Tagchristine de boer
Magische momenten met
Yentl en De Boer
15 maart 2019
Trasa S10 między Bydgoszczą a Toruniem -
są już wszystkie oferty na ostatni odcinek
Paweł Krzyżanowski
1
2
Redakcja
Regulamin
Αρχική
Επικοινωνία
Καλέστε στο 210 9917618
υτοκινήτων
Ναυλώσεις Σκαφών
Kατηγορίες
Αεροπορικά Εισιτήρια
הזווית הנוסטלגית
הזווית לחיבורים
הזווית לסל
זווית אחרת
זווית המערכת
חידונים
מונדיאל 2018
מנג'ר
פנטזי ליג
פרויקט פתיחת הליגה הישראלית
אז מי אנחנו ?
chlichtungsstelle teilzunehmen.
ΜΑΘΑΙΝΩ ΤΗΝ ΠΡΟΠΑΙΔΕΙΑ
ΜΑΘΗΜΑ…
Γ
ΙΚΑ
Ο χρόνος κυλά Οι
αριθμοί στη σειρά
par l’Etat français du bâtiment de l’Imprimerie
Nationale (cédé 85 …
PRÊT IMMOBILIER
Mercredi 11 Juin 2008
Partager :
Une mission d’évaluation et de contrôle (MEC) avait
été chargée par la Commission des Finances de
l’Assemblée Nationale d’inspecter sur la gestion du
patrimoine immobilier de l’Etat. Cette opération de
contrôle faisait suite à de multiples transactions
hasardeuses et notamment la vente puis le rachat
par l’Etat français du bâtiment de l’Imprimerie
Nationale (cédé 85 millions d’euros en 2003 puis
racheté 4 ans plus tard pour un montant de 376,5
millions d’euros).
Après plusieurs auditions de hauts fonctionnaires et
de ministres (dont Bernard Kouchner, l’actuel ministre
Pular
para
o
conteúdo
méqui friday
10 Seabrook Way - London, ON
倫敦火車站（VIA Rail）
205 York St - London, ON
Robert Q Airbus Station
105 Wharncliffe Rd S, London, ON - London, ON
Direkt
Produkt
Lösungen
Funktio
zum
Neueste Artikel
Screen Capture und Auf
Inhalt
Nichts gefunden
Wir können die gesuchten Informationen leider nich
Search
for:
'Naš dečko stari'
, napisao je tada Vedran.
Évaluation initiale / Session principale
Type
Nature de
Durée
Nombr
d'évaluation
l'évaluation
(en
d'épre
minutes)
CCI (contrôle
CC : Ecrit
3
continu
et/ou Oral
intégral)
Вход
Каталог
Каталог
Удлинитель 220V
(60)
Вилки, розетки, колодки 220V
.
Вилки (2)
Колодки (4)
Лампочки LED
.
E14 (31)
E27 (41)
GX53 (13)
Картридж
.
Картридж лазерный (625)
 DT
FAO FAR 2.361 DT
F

# AIM OF THE EXERCISE
Could you show every line of the material that includes the string "puis"?

# ANSWER TO THE EXERCISE
hasardeuses et notamment la vente puis le rachat
Nationale (cédé 85 millions d’euros en 2003 puis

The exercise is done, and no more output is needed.